======== Dataset extract
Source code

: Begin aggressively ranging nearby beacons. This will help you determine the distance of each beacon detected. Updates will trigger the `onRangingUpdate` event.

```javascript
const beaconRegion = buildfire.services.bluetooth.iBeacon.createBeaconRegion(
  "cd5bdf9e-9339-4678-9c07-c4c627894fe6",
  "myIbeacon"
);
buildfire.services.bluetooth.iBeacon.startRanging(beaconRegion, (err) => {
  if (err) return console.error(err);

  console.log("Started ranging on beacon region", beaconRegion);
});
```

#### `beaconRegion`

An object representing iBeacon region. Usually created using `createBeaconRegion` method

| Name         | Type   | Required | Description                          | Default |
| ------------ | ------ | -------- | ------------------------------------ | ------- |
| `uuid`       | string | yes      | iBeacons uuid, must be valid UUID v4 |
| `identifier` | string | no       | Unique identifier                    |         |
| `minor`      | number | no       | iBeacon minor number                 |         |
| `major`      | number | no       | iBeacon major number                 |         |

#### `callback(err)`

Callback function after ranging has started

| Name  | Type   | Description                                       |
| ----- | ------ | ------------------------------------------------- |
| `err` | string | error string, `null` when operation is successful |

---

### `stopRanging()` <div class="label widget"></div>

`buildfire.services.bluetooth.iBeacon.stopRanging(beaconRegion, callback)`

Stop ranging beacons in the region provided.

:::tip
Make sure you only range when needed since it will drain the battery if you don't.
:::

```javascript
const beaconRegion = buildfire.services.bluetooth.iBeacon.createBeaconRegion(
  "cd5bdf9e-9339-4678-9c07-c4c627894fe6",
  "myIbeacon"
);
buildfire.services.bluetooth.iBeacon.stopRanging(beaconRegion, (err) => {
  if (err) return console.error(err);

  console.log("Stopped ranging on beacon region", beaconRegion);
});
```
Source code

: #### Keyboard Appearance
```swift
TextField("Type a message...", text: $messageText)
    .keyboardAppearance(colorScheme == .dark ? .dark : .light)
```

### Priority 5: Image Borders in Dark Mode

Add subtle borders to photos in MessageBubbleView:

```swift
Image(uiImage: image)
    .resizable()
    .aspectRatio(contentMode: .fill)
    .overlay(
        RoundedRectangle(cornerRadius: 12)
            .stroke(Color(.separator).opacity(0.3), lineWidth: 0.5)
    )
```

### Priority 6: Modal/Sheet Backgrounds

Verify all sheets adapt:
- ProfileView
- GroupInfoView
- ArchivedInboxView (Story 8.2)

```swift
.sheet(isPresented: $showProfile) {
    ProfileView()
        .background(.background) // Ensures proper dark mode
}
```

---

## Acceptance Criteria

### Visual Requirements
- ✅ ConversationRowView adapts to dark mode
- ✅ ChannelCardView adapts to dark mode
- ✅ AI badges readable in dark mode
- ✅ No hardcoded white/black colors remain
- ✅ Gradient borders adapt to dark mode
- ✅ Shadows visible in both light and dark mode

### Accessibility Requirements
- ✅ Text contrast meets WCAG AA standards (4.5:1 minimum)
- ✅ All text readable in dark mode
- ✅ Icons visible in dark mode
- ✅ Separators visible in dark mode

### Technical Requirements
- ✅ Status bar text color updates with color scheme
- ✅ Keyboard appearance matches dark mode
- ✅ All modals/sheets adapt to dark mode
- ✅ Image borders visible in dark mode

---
================
▶ [Exercise goal] Count every line of the material above that holds the string "light", then state only the total.

▶ [Response area] 2